**Exercise**
Would you transcribe the whole listing exactly and drop its images?
= = = =
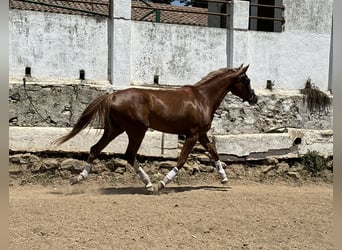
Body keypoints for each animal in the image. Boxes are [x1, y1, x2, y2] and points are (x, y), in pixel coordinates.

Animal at [53, 64, 256, 191]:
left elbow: (214, 152)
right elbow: (182, 160)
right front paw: (162, 184)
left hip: (115, 129)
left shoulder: (201, 134)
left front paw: (224, 178)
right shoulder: (192, 135)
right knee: (129, 154)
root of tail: (113, 95)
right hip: (136, 130)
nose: (254, 98)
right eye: (246, 80)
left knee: (95, 149)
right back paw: (149, 184)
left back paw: (78, 178)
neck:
= = = =
**Solution**
Body keypoints for each animal in the image. Boxes are [x1, y1, x2, y2] and points are (x, y), in pixel coordinates.

Animal at [53, 64, 256, 191]:
left elbow: (214, 152)
right elbow: (182, 160)
right front paw: (162, 184)
left hip: (115, 129)
left shoulder: (201, 134)
left front paw: (224, 178)
right shoulder: (192, 135)
right knee: (129, 154)
root of tail: (113, 95)
right hip: (136, 130)
nose: (254, 98)
right eye: (246, 80)
left knee: (95, 149)
right back paw: (149, 184)
left back paw: (78, 178)
neck:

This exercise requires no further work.